[Data records]
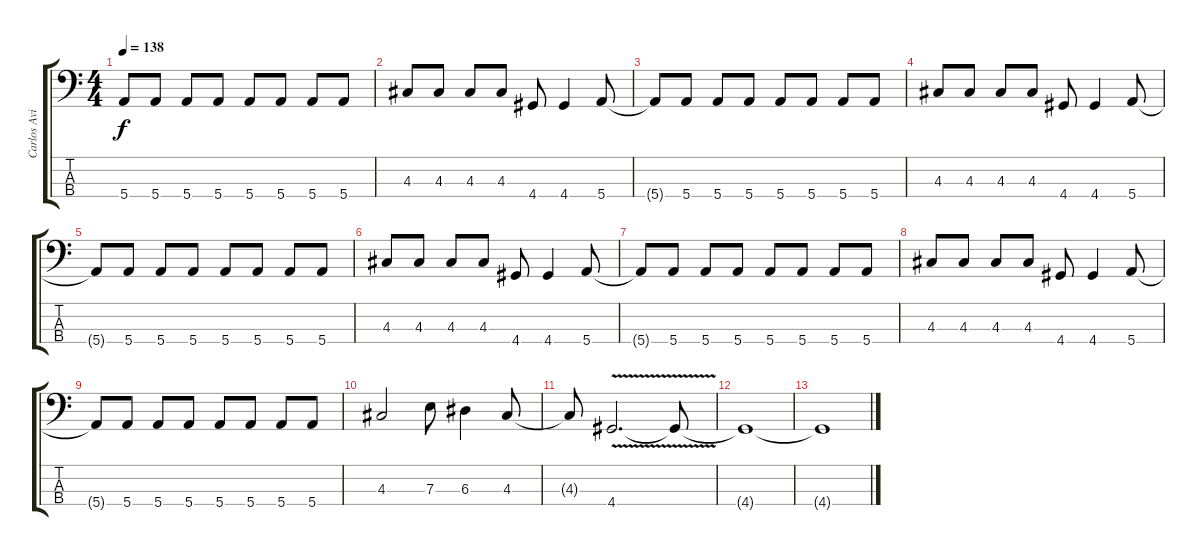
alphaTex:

\track ("Carlos Avilez" "Carlos Avi") {instrument electricbasspick}
\staff {score tabs}
\tuning (G2 D2 A1 E1) {hide}
\ts (4 4)
\tempo 138
\clef f4
\ks c
5.4{t}.8{dy f} 5.4.8 5.4.8 5.4.8 5.4.8 5.4.8 5.4.8 5.4.8 |
4.3.8 4.3.8 4.3.8 4.3.8 4.4.8 4.4.4 5.4.8 |
5.4{t}.8 5.4.8 5.4.8 5.4.8 5.4.8 5.4.8 5.4.8 5.4.8 |
4.3.8 4.3.8 4.3.8 4.3.8 4.4.8 4.4.4 5.4.8 |
5.4{t}.8 5.4.8 5.4.8 5.4.8 5.4.8 5.4.8 5.4.8 5.4.8 |
4.3.8 4.3.8 4.3.8 4.3.8 4.4.8 4.4.4 5.4.8 |
5.4{t}.8 5.4.8 5.4.8 5.4.8 5.4.8 5.4.8 5.4.8 5.4.8 |
4.3.8 4.3.8 4.3.8 4.3.8 4.4.8 4.4.4 5.4.8 |
5.4{t}.8 5.4.8 5.4.8 5.4.8 5.4.8 5.4.8 5.4.8 5.4.8 |
4.3.2 7.3.8 6.3.4 4.3.8 |
4.3{t}.8 4.4{v}.2{d} 4.4{t}.8 |
4.4{t}.1 |
4.4{t}.1
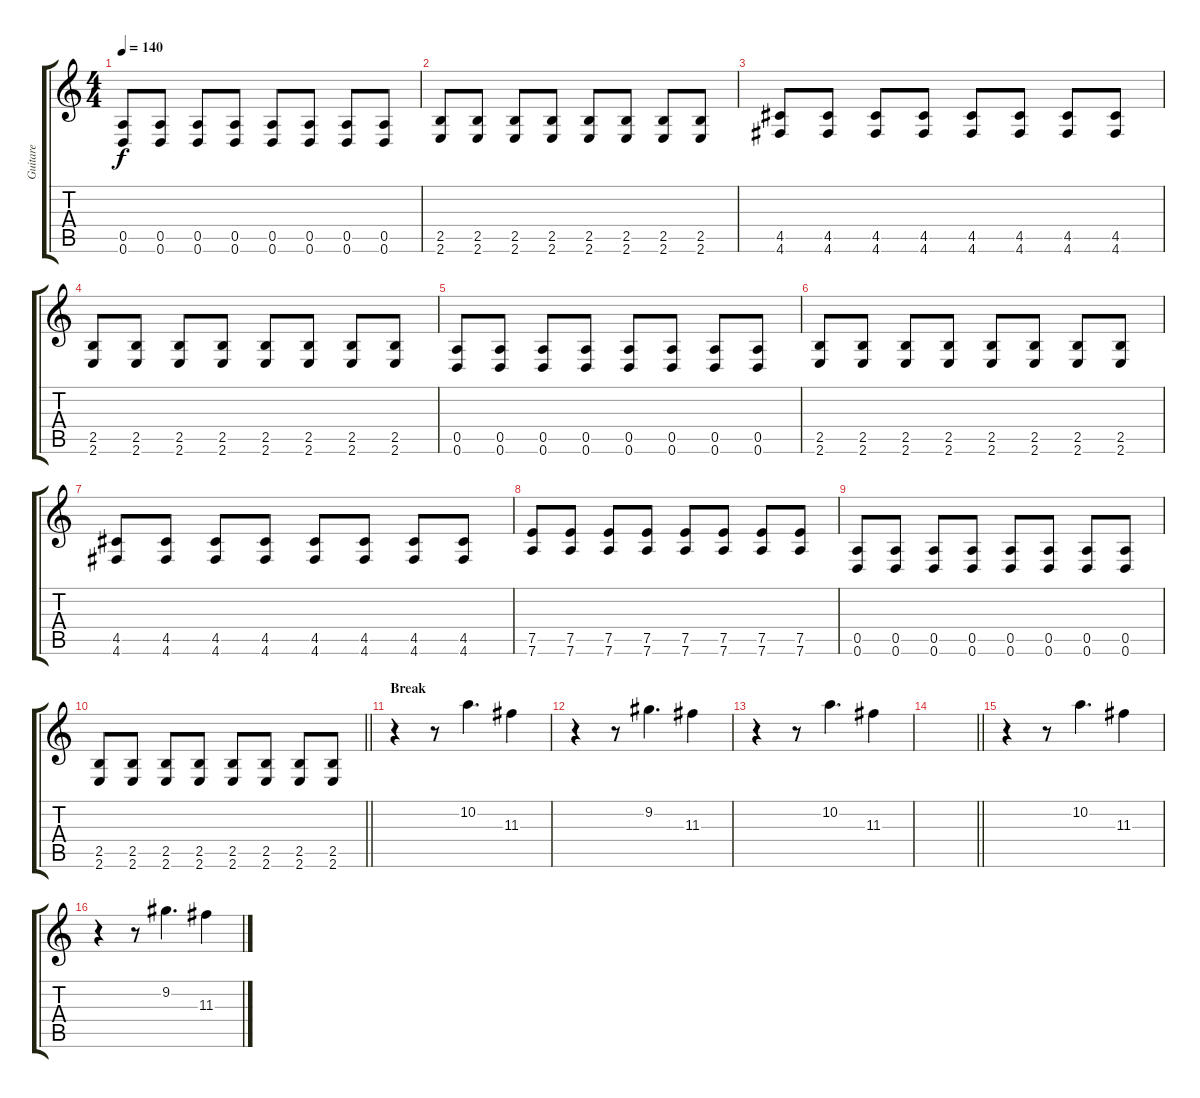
\track ("Guitare" "Guitare") {instrument overdrivenguitar}
\staff {score tabs}
\tuning (E4 B3 G3 D3 A2 D2) {hide}
\ts (4 4)
\tempo 140
\clef g2
\ks c
(0.5 0.6).8{dy f} (0.5 0.6).8 (0.5 0.6).8 (0.5 0.6).8 (0.5 0.6).8 (0.5 0.6).8 (0.5 0.6).8 (0.5 0.6).8 |
(2.5 2.6).8 (2.5 2.6).8 (2.5 2.6).8 (2.5 2.6).8 (2.5 2.6).8 (2.5 2.6).8 (2.5 2.6).8 (2.5 2.6).8 |
(4.5 4.6).8 (4.5 4.6).8 (4.5 4.6).8 (4.5 4.6).8 (4.5 4.6).8 (4.5 4.6).8 (4.5 4.6).8 (4.5 4.6).8 |
(2.5 2.6).8 (2.5 2.6).8 (2.5 2.6).8 (2.5 2.6).8 (2.5 2.6).8 (2.5 2.6).8 (2.5 2.6).8 (2.5 2.6).8 |
(0.5 0.6).8 (0.5 0.6).8 (0.5 0.6).8 (0.5 0.6).8 (0.5 0.6).8 (0.5 0.6).8 (0.5 0.6).8 (0.5 0.6).8 |
(2.5 2.6).8 (2.5 2.6).8 (2.5 2.6).8 (2.5 2.6).8 (2.5 2.6).8 (2.5 2.6).8 (2.5 2.6).8 (2.5 2.6).8 |
(4.5 4.6).8 (4.5 4.6).8 (4.5 4.6).8 (4.5 4.6).8 (4.5 4.6).8 (4.5 4.6).8 (4.5 4.6).8 (4.5 4.6).8 |
(7.5 7.6).8 (7.5 7.6).8 (7.5 7.6).8 (7.5 7.6).8 (7.5 7.6).8 (7.5 7.6).8 (7.5 7.6).8 (7.5 7.6).8 |
(0.5 0.6).8 (0.5 0.6).8 (0.5 0.6).8 (0.5 0.6).8 (0.5 0.6).8 (0.5 0.6).8 (0.5 0.6).8 (0.5 0.6).8 |
\barLineRight lightlight
(2.5 2.6).8 (2.5 2.6).8 (2.5 2.6).8 (2.5 2.6).8 (2.5 2.6).8 (2.5 2.6).8 (2.5 2.6).8 (2.5 2.6).8 |
\section ("" "Break")
r.4 r.8 10.2.4{d} 11.3.4 |
r.4 r.8 9.2.4{d} 11.3.4 |
r.4 r.8 10.2.4{d} 11.3.4 |
\barLineRight lightlight
|
r.4 r.8 10.2.4{d} 11.3.4 |
r.4 r.8 9.2.4{d} 11.3.4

- _TO BE DONE_: Reproduce the notation text of every row above verbatim, leaving out the pictures.

- _FINAL RESULT_:
alphaTex:

\track ("Carlos Avilez" "Carlos Avi") {instrument electricbasspick}
\staff {score tabs}
\tuning (G2 D2 A1 E1) {hide}
\ts (4 4)
\tempo 138
\clef f4
\ks c
5.4{t}.8{dy f} 5.4.8 5.4.8 5.4.8 5.4.8 5.4.8 5.4.8 5.4.8 |
4.3.8 4.3.8 4.3.8 4.3.8 4.4.8 4.4.4 5.4.8 |
5.4{t}.8 5.4.8 5.4.8 5.4.8 5.4.8 5.4.8 5.4.8 5.4.8 |
4.3.8 4.3.8 4.3.8 4.3.8 4.4.8 4.4.4 5.4.8 |
5.4{t}.8 5.4.8 5.4.8 5.4.8 5.4.8 5.4.8 5.4.8 5.4.8 |
4.3.8 4.3.8 4.3.8 4.3.8 4.4.8 4.4.4 5.4.8 |
5.4{t}.8 5.4.8 5.4.8 5.4.8 5.4.8 5.4.8 5.4.8 5.4.8 |
4.3.8 4.3.8 4.3.8 4.3.8 4.4.8 4.4.4 5.4.8 |
5.4{t}.8 5.4.8 5.4.8 5.4.8 5.4.8 5.4.8 5.4.8 5.4.8 |
4.3.2 7.3.8 6.3.4 4.3.8 |
4.3{t}.8 4.4{v}.2{d} 4.4{t}.8 |
4.4{t}.1 |
4.4{t}.1
\track ("Guitare" "Guitare") {instrument overdrivenguitar}
\staff {score tabs}
\tuning (E4 B3 G3 D3 A2 D2) {hide}
\ts (4 4)
\tempo 140
\clef g2
\ks c
(0.5 0.6).8{dy f} (0.5 0.6).8 (0.5 0.6).8 (0.5 0.6).8 (0.5 0.6).8 (0.5 0.6).8 (0.5 0.6).8 (0.5 0.6).8 |
(2.5 2.6).8 (2.5 2.6).8 (2.5 2.6).8 (2.5 2.6).8 (2.5 2.6).8 (2.5 2.6).8 (2.5 2.6).8 (2.5 2.6).8 |
(4.5 4.6).8 (4.5 4.6).8 (4.5 4.6).8 (4.5 4.6).8 (4.5 4.6).8 (4.5 4.6).8 (4.5 4.6).8 (4.5 4.6).8 |
(2.5 2.6).8 (2.5 2.6).8 (2.5 2.6).8 (2.5 2.6).8 (2.5 2.6).8 (2.5 2.6).8 (2.5 2.6).8 (2.5 2.6).8 |
(0.5 0.6).8 (0.5 0.6).8 (0.5 0.6).8 (0.5 0.6).8 (0.5 0.6).8 (0.5 0.6).8 (0.5 0.6).8 (0.5 0.6).8 |
(2.5 2.6).8 (2.5 2.6).8 (2.5 2.6).8 (2.5 2.6).8 (2.5 2.6).8 (2.5 2.6).8 (2.5 2.6).8 (2.5 2.6).8 |
(4.5 4.6).8 (4.5 4.6).8 (4.5 4.6).8 (4.5 4.6).8 (4.5 4.6).8 (4.5 4.6).8 (4.5 4.6).8 (4.5 4.6).8 |
(7.5 7.6).8 (7.5 7.6).8 (7.5 7.6).8 (7.5 7.6).8 (7.5 7.6).8 (7.5 7.6).8 (7.5 7.6).8 (7.5 7.6).8 |
(0.5 0.6).8 (0.5 0.6).8 (0.5 0.6).8 (0.5 0.6).8 (0.5 0.6).8 (0.5 0.6).8 (0.5 0.6).8 (0.5 0.6).8 |
\barLineRight lightlight
(2.5 2.6).8 (2.5 2.6).8 (2.5 2.6).8 (2.5 2.6).8 (2.5 2.6).8 (2.5 2.6).8 (2.5 2.6).8 (2.5 2.6).8 |
\section ("" "Break")
r.4 r.8 10.2.4{d} 11.3.4 |
r.4 r.8 9.2.4{d} 11.3.4 |
r.4 r.8 10.2.4{d} 11.3.4 |
\barLineRight lightlight
|
r.4 r.8 10.2.4{d} 11.3.4 |
r.4 r.8 9.2.4{d} 11.3.4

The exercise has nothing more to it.